Matt Kredich will submerge himself in the atmosphere surrounding the U.S. Olympic swimming team the remainder of this week at the $27 million Allan Jones Intercollegiate Aquatic Center.
Most all coaches present for the team's training sessions at the Tennessee facilities are familiar with Kredich, coach of the recently merged UT men's and women's swimming and diving programs.
And now Kredich is ready to get more familiar with them, particularly USA Swimming National Team Director Frank Busch.
Prior to taking over his post leading the U.S. Olympic Swimming Team in May of 2011, Busch served 22 years as Arizona's coach, leading the Wildcats' men's and women's teams to the national championship in 2008.
"That's the pinnacle of college coaching, to do that in a combined program," Kredich said. "So when our (UT) administration made the decision to combine our programs, one of my first thoughts was that I have to talk to Frank, and get some insight as to how he was able to do it.
"Greg Troy (the U.S. Olympic swimming team men's coach) also has done a great job at Florida, so I plan to talk to him, too," he said. "It's a tremendous opportunity to have a group of coaches here in Knoxville that I can learn from."

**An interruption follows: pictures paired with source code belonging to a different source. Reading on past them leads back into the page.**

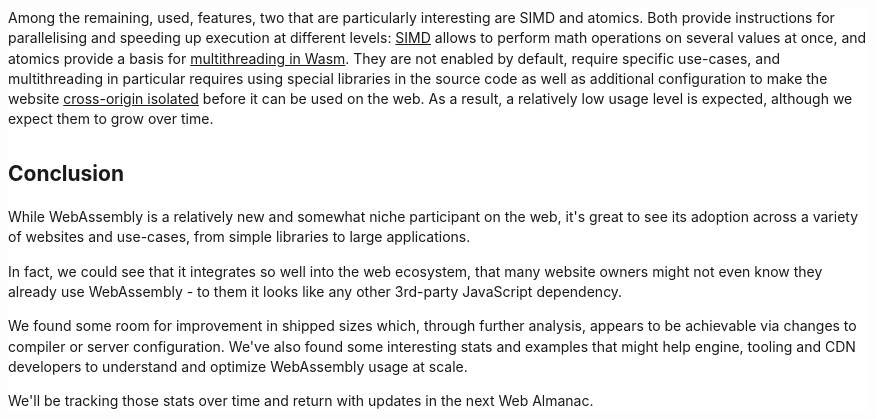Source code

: Among the remaining, used, features, two that are particularly interesting are SIMD and atomics. Both provide instructions for parallelising and speeding up execution at different levels: [SIMD](https://v8.dev/features/simd) allows to perform math operations on several values at once, and atomics provide a basis for [multithreading in Wasm](https://web.dev/webassembly-threads/). They are not enabled by default, require specific use-cases, and multithreading in particular requires using special libraries in the source code as well as additional configuration to make the website [cross-origin isolated](https://web.dev/coop-coep/) before it can be used on the web. As a result, a relatively low usage level is expected, although we expect them to grow over time.

##

## Conclusion

While WebAssembly is a relatively new and somewhat niche participant on the web, it's great to see its adoption across a variety of websites and use-cases, from simple libraries to large applications.

In fact, we could see that it integrates so well into the web ecosystem, that many website owners might not even know they already use WebAssembly - to them it looks like any other 3rd-party JavaScript dependency.

We found some room for improvement in shipped sizes which, through further analysis, appears to be achievable via changes to compiler or server configuration. We've also found some interesting stats and examples that might help engine, tooling and CDN developers to understand and optimize WebAssembly usage at scale.

We'll be tracking those stats over time and return with updates in the next Web Almanac.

UT athletic director Dave Hart made the decision to combine the Vols' swimming programs on April 12, after former men's coach John Trembly was let go in mid-season due to a contract violation involving gross misconduct.
Kredich has been coaching the Lady Vols program since 2005. Behind his leadership, the UT women have broken all 19 school records and finished in the nation's top 15 six consecutive seasons.
Even before the programs were combined, Kredich was widely recognized as one of the nation's most promising coaches.
"I love Matt Kredich and what he's done with the womens' program the past few years at Tennessee," NBC analyst and International Swimming Hall of Fame member Rowdy Gaines said at the U.S. Olympic Swim Trials in Omaha, Neb., last month.
"Tennessee could not have picked a better guy to run its men's program," he said. "Tennessee has a great tradition, and I think Matt is the guy to lead them back into the glory days again."
While Kredich doesn't have any official role or duties with the U.S. Olympic swimming team this week, Busch has invited him the prestige of being "on deck" outside of the pool.
In addition to the contracted use of the Vols facilities, Kredich will lend the team underwater video equipment to aid their training.
Busch, a no-nonsense leader, appreciated Kredich even before his added support to Team USA's Olympic cause.
"I've known Matt since he was a volunteer coach at Stanford, and he's a first-class individual and a world-class coach," Busch said. "Matt takes that part of being a good person into his coaching, and I think the challenge in front of him to combine these programs will be hard work, but not a daunting task.
"I've watched him grow as a coach, and I've been impressed with how he handles things, so you have a great young coach here who will be on multiple staffs at multiple levels as time goes on."
Kredich believes the presence of the U.S. Olympic swimming team in Knoxville serves his cause to lead the Vols to future championships.
"The most obvious thing is it puts a stamp of approval on our campus and facilities," Kredich said. "Just by inference, that the U.S. Olympic team chose the University of Tennessee for essential preparations, says that we have everything we need. That's clearly implied.
"Aside from that, anytime someone on the U.S. National team swims in our pool, that's an experience they'll have to talk about on future national trips, in conversations with their teammates," he said. "It's an experience the USA Swimming team has and can talk about. If we do a good job, they'll talk about us favorably."
Much like most all do about Kredich, already.